Is CPF adequate for retirement?


A retired banker said that the recent CPF changes do not go far enough to address retirement needs.
http://theindependent.sg/cpf-changes-dont-go-far-to-address-retirement-needs-claims-retired-banker/

I agree with this view. However, the gap should be covered by personal savings, rather than by adding more contribution to the CPF scheme.

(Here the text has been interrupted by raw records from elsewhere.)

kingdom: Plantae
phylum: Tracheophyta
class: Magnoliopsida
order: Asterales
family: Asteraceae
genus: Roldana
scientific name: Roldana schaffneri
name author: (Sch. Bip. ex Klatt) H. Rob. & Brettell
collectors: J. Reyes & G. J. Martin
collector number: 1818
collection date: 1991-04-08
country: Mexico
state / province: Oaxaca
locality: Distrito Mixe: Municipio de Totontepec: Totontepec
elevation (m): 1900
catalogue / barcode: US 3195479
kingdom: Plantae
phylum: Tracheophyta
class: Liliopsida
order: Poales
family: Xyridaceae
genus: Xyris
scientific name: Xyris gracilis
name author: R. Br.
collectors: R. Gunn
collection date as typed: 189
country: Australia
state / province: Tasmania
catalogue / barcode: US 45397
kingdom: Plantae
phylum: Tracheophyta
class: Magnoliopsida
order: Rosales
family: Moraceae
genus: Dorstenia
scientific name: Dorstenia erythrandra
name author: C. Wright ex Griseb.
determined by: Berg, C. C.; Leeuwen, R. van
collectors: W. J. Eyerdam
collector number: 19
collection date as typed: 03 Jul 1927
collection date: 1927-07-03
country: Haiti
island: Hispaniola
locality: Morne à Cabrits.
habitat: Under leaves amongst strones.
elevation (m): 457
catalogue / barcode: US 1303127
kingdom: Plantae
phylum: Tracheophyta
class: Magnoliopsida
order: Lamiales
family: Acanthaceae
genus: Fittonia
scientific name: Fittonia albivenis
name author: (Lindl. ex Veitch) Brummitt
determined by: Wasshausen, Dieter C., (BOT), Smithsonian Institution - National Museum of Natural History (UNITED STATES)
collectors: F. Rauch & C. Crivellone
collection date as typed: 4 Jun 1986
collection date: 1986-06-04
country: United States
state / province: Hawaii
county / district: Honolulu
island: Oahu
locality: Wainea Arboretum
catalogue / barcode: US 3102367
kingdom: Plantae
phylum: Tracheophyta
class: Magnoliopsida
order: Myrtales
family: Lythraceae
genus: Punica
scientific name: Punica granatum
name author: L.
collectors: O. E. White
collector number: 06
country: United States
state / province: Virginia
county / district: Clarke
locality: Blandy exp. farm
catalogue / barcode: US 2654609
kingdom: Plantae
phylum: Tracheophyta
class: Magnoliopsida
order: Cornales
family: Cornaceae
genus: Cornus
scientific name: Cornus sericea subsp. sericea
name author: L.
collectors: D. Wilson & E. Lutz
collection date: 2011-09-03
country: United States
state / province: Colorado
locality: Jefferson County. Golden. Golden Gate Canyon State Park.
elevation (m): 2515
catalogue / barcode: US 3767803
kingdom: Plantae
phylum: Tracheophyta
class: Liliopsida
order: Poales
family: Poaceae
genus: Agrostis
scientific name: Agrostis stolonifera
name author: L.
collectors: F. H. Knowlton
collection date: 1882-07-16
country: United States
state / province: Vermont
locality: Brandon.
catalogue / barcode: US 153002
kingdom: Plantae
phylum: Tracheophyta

Here is how it can be done.

The government set out the special account to make sure that about 15% of the wages are set aside for retirement. This provides a floor. It should be supplemented by an additional saving of 15% of wages outside of CPF. The additional savings can be used for emergencies, education and unemployment.

This is explained in my book on financial planning (http://c-pearl.com/cart.aspx?ID=19),

It is also explained in my talk which will be held on 9 April.
http://c-onyx.com/page/2371

4 comments:

Anonymous said...

To help the members CPF should start investment funds for members to enhance according to their needs and must stop allowing the insurance agents to invest the members' money in rubbish products like endowment, ILPs or UTs.
Why members cannot accumulate enough even to meet the minimum sum is becuase members' money is put in the wrong hands; insurance salesmen who are not qualified and dishonest and who are only interested in the commission. Since 2001, 15 years on, many members' accounts are still showing losses. And those that are not their accounts only equal or marginally beat the 2.5%. So , is it wise to let insurance salesmen 'invest' on behalf of members? No! CPF must start funds for those who want to take risks to grow their money and not leave in the hands of wolves or snakes as keepers.
For consumers, it serves you well not to trust these insurance salesmen. I am not biased. They are really NOT qualified and competent and worse many are dishonest.

Anonymous said...

I agree. CPF should stop allowing insurance salesmen to invest CPF members' money.
They are a bunch of useless , incompetent and dishonest salesmen.
As mentioned above, have these salesmen who go by fancy financial titles added value to CPF members. I suggest that those members who were conned into investing should come forward to seek financial experts to see if they can take legal action against their insurance agents for losses.
Consumers, remember this your hard earned retirement fund. It is your right to get justice.

Anonymous said...

If Singaporeans cannot retire or have not enough fund for retirement blame it on themselves. They are kiasu and because of this they become prey to insurance agents who sell them toxic rotten endowment and whole life insurance . Especially the aunties and uncles they like to hear the word 'guarantee' and they will fall for it. The insurance agents know it and always the word 'guarantee' is at the heart of their con presentation, sure close one. The truth is, if aunties and uncles fall for this trick they are the ones who will not be able to retire but the insurance agents who retire with lots of money , car and a condo to boot.
Wake up, lest your retirement fund go in smoke . The insurance endowment and whole life products are toxic to your retirement.

Anonymous said...

The public is very far from savvy and therefore need protection from the regulator.
In whatever transactions the sellers/advisers/insurance agents must bear the full responsibility if things go sour.